The idea of a xeriscape is to use landscape designs and plants that fit the natural environment. Using mulch, for example, keeps soil moist and reduces watering and evaporation.
The right kind of sprinkler can also make a difference, said Hitchcock, the principal analyst in the water district's conservation management division. A drip or trickle irrigation system using narrow, porous tubes that slowly soaks plants' roots can cut water use by 20% to 50%.
In Southern California, about 50% of the average household's water bill is spent on watering outdoor landscapes.
"Water is a finite source that will become increasingly expensive as we face droughts," said Jim Van Haun, a spokesman for the Orange County Water District. Most of the xeriscape push in Orange County is toward the south, where most of the new development is taking place, Van Haun said.
The Municipal Water District of Orange County, the primary importer of water for the county, has sponsored for the last eight years an annual xeriscape conference, which attracts several hundred landscape architects, contractors, irrigation specialists, gardeners and homeowners, according to a spokeswoman.
In Los Angeles, where city officials adopted a comprehensive ordinance last year in hopes of conserving water, new developments must submit landscaping plans that meet a xeriscape point system, said John Stodder, the environmental affairs adviser to Mayor Tom Bradley.

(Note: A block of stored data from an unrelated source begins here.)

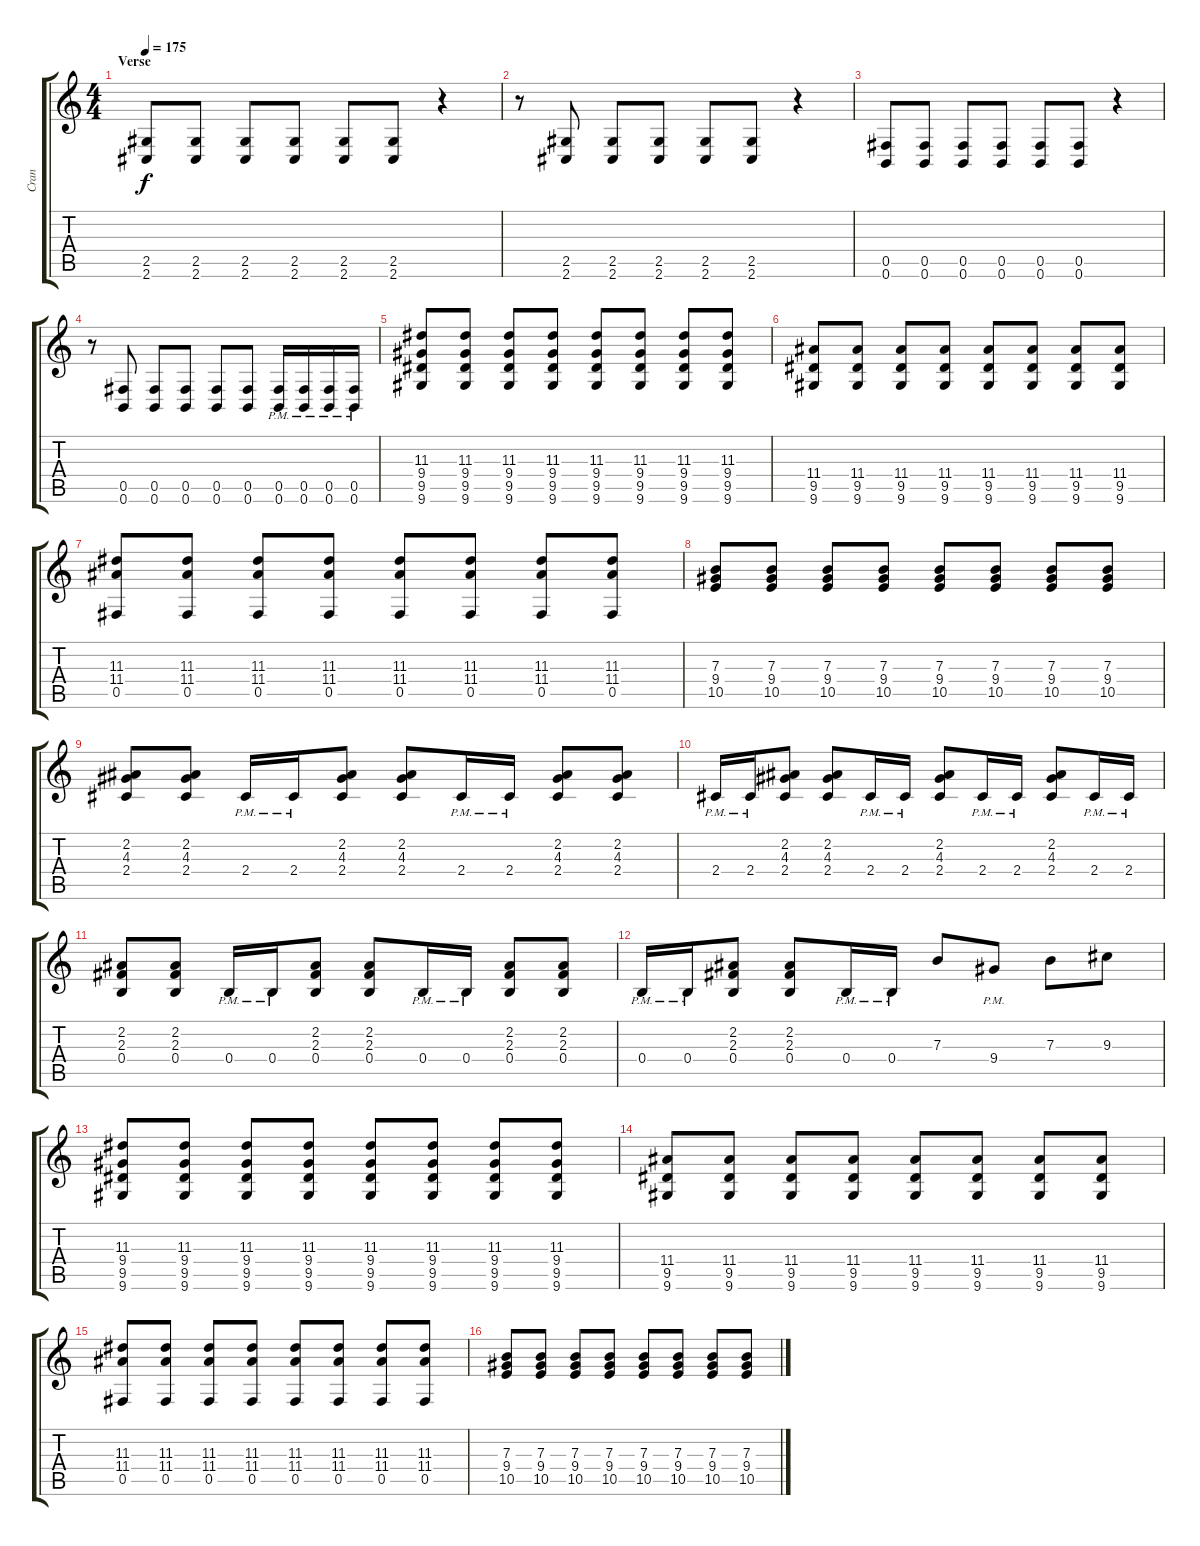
\track ("Cran" "Cran") {instrument distortionguitar}
\staff {score tabs}
\tuning (Db4 Ab3 E3 B2 Gb2 B1) {hide}
\ts (4 4)
\section ("" "Verse")
\tempo 175
\clef g2
\ks c
(2.5 2.6).8{dy f} (2.5 2.6).8 (2.5 2.6).8 (2.5 2.6).8 (2.5 2.6).8 (2.5 2.6).8 r.4 |
r.8 (2.5 2.6).8 (2.5 2.6).8 (2.5 2.6).8 (2.5 2.6).8 (2.5 2.6).8 r.4 |
(0.5 0.6).8 (0.5 0.6).8 (0.5 0.6).8 (0.5 0.6).8 (0.5 0.6).8 (0.5 0.6).8 r.4 |
r.8 (0.5 0.6).8 (0.5 0.6).8 (0.5 0.6).8 (0.5 0.6).8 (0.5 0.6).8 (0.5{pm} 0.6{pm}).16 (0.5{pm} 0.6{pm}).16 (0.5{pm} 0.6{pm}).16 (0.5{pm} 0.6{pm}).16 |
(11.3 9.4 9.5 9.6).8 (11.3 9.4 9.5 9.6).8 (11.3 9.4 9.5 9.6).8 (11.3 9.4 9.5 9.6).8 (11.3 9.4 9.5 9.6).8 (11.3 9.4 9.5 9.6).8 (11.3 9.4 9.5 9.6).8 (11.3 9.4 9.5 9.6).8 |
(11.4 9.5 9.6).8 (11.4 9.5 9.6).8 (11.4 9.5 9.6).8 (11.4 9.5 9.6).8 (11.4 9.5 9.6).8 (11.4 9.5 9.6).8 (11.4 9.5 9.6).8 (11.4 9.5 9.6).8 |
(11.3 11.4 0.5).8 (11.3 11.4 0.5).8 (11.3 11.4 0.5).8 (11.3 11.4 0.5).8 (11.3 11.4 0.5).8 (11.3 11.4 0.5).8 (11.3 11.4 0.5).8 (11.3 11.4 0.5).8 |
(7.3 9.4 10.5).8 (7.3 9.4 10.5).8 (7.3 9.4 10.5).8 (7.3 9.4 10.5).8 (7.3 9.4 10.5).8 (7.3 9.4 10.5).8 (7.3 9.4 10.5).8 (7.3 9.4 10.5).8 |
(2.2 4.3 2.4).8 (2.2 4.3 2.4).8 2.4{pm}.16 2.4{pm}.16 (2.2 4.3 2.4).8 (2.2 4.3 2.4).8 2.4{pm}.16 2.4{pm}.16 (2.2 4.3 2.4).8 (2.2 4.3 2.4).8 |
2.4{pm}.16 2.4{pm}.16 (2.2 4.3 2.4).8 (2.2 4.3 2.4).8 2.4{pm}.16 2.4{pm}.16 (2.2 4.3 2.4).8 2.4{pm}.16 2.4{pm}.16 (2.2 4.3 2.4).8 2.4{pm}.16 2.4{pm}.16 |
(2.2 2.3 0.4).8 (2.2 2.3 0.4).8 0.4{pm}.16 0.4{pm}.16 (2.2 2.3 0.4).8 (2.2 2.3 0.4).8 0.4{pm}.16 0.4{pm}.16 (2.2 2.3 0.4).8 (2.2 2.3 0.4).8 |
0.4{pm}.16 0.4{pm}.16 (2.2 2.3 0.4).8 (2.2 2.3 0.4).8 0.4{pm}.16 0.4{pm}.16 7.3.8 9.4{pm}.8 7.3.8 9.3.8 |
(11.3 9.4 9.5 9.6).8 (11.3 9.4 9.5 9.6).8 (11.3 9.4 9.5 9.6).8 (11.3 9.4 9.5 9.6).8 (11.3 9.4 9.5 9.6).8 (11.3 9.4 9.5 9.6).8 (11.3 9.4 9.5 9.6).8 (11.3 9.4 9.5 9.6).8 |
(11.4 9.5 9.6).8 (11.4 9.5 9.6).8 (11.4 9.5 9.6).8 (11.4 9.5 9.6).8 (11.4 9.5 9.6).8 (11.4 9.5 9.6).8 (11.4 9.5 9.6).8 (11.4 9.5 9.6).8 |
(11.3 11.4 0.5).8 (11.3 11.4 0.5).8 (11.3 11.4 0.5).8 (11.3 11.4 0.5).8 (11.3 11.4 0.5).8 (11.3 11.4 0.5).8 (11.3 11.4 0.5).8 (11.3 11.4 0.5).8 |
(7.3 9.4 10.5).8 (7.3 9.4 10.5).8 (7.3 9.4 10.5).8 (7.3 9.4 10.5).8 (7.3 9.4 10.5).8 (7.3 9.4 10.5).8 (7.3 9.4 10.5).8 (7.3 9.4 10.5).8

The city of Santa Monica also adopted a xeriscape ordinance last year affecting new commercial and multifamily construction that includes landscaping. The new law limits lawn area to 20% of the landscaping, urges grouping plants with similar water needs together and calls for the use of water-conserving plants and efficient irrigation systems, said Atossa Soltani, the city's water conservation coordinator.